The corridor narrowed, then widened into a sort of tray. Here, more or less, was their goal. A ruined tank held a little water which would do for the animals, and close above the mud was punched a black hole—the first of the caves. Three hills encircled the tray. Two of them pumped out heat busily, but the third was in shadow, and here they camped.

"A horrid, stuffy place really," murmured Mrs. Moore to herself.

"How quick your servants are!" Miss Quested exclaimed. For a cloth had already been laid, with a vase of artificial flowers in its centre, and Mahmoud Ali's butler offered them poached eggs and tea for the second time.

"I thought we would eat this before our caves, and breakfast after."

Isn't this breakfast?"

"This breakfast? Did you think I should treat you so strangely?" He had been warned that English people never stop eating, and that he had better nourish them every two hours until a solid meal was ready.

"How very well it is all arranged."

"That you shall tell me when I return to Chandrapore. Whatever disgraces I bring upon myself, you remain my guests." He spoke gravely now. They were dependent on him for a few hours, and he felt grateful to them for placing themselves in such a position. All was well so far; the elephant held a fresh cut bough to her lips, the tonga shafts stuck up into the air, the kitchen-boy peeled potatoes, Hassan shouted, and Mohammed Latif stood as he ought, with a peeled switch in his hand. The expedition was a success, and it was Indian; an obscure young man had been allowed to show courtesy to visitors from another country, which is what all Indians long to do—even cynics like Mahmoud Ali—but they never have the chance. Hospitality had been achieved, they were "his" guests; his honour was involved in their happiness, and any discomfort they endured would tear his own soul.
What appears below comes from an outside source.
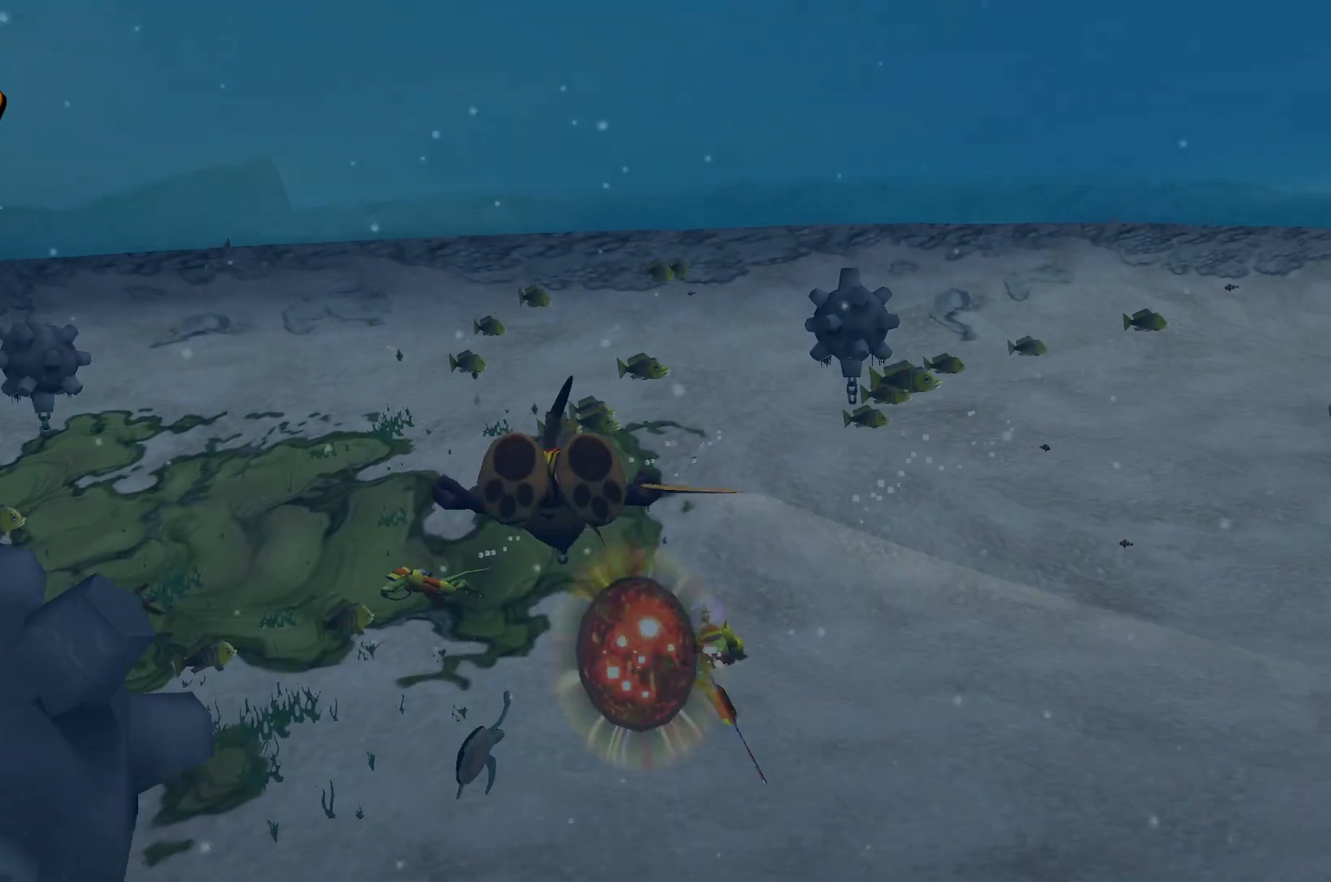
{"keys": ["space", "w"], "events": [[33, "space", "down"], [150, "space", "up"], [200, "space", "down"], [317, "space", "up"], [400, "space", "down"]]}
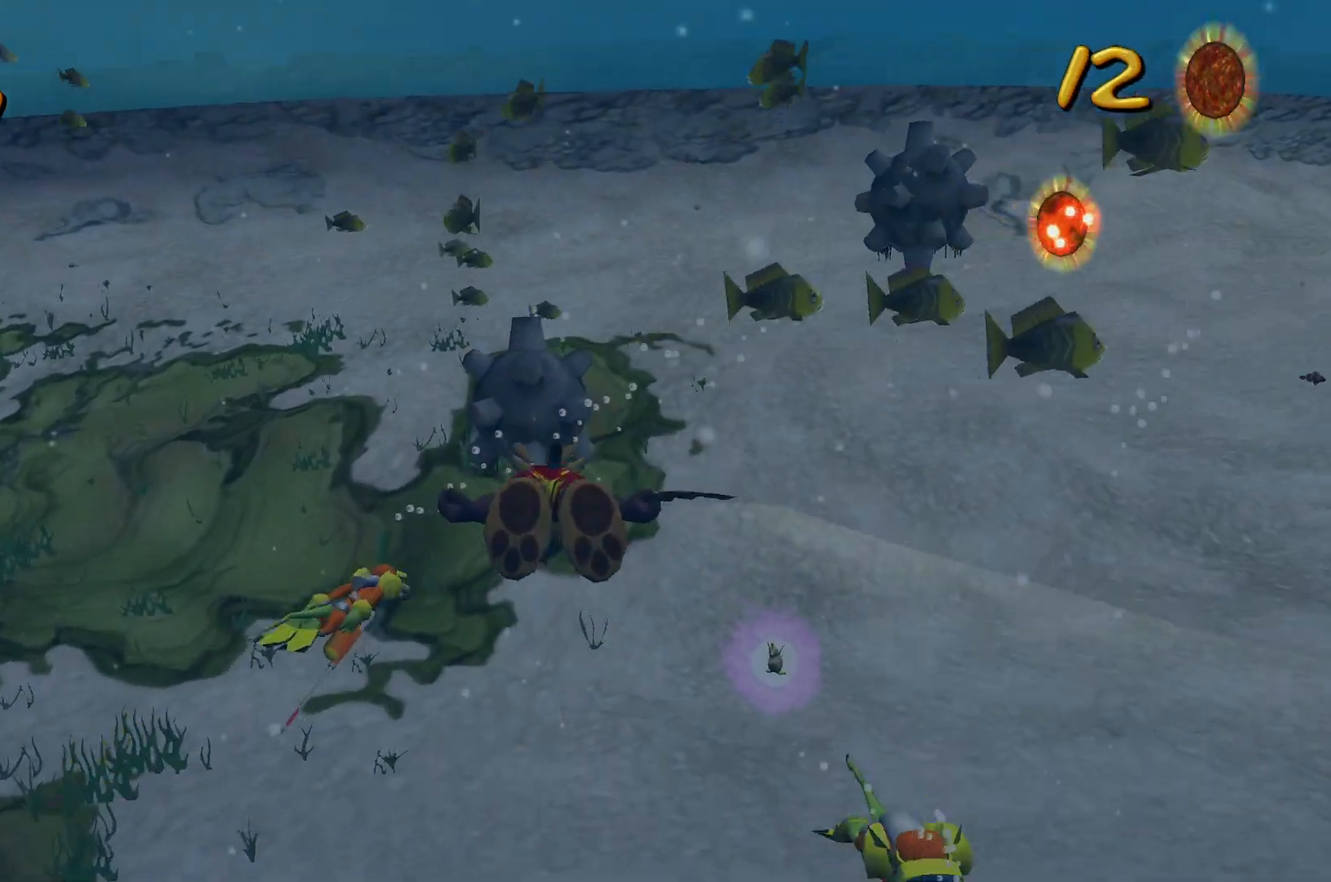
{"keys": ["w"], "events": [[17, "space", "up"]]}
Like most Orientals, Aziz overrated hospitality, mistaking it for intimacy, and not seeing that it is tainted with the sense of possession. It was only when Mrs. Moore or Fielding was near him that he saw further, and knew that it is more blessed to receive than to give. These two had strange and beautiful effects on him-they were his friends, his for ever, and he theirs for ever; he loved them so much that giving and receiving became one. He loved them even better than the Hamidullah's because he had surmounted obstacles to meet them, and this stimulates a generous mind. Their images remained somewhere in his soul up to his dying day, permanent additions. He looked at her now as she sat on a deckchair, sipping his tea, and had for a moment a joy that held the seeds of its own decay, for it would lead him to think, "Oh, what more can I do for her?" and so back to the dull round of hospitality. The black bullets of his eyes filled with soft expressive light, and he said, "Do you ever remember our mosque, Mrs. Moore?"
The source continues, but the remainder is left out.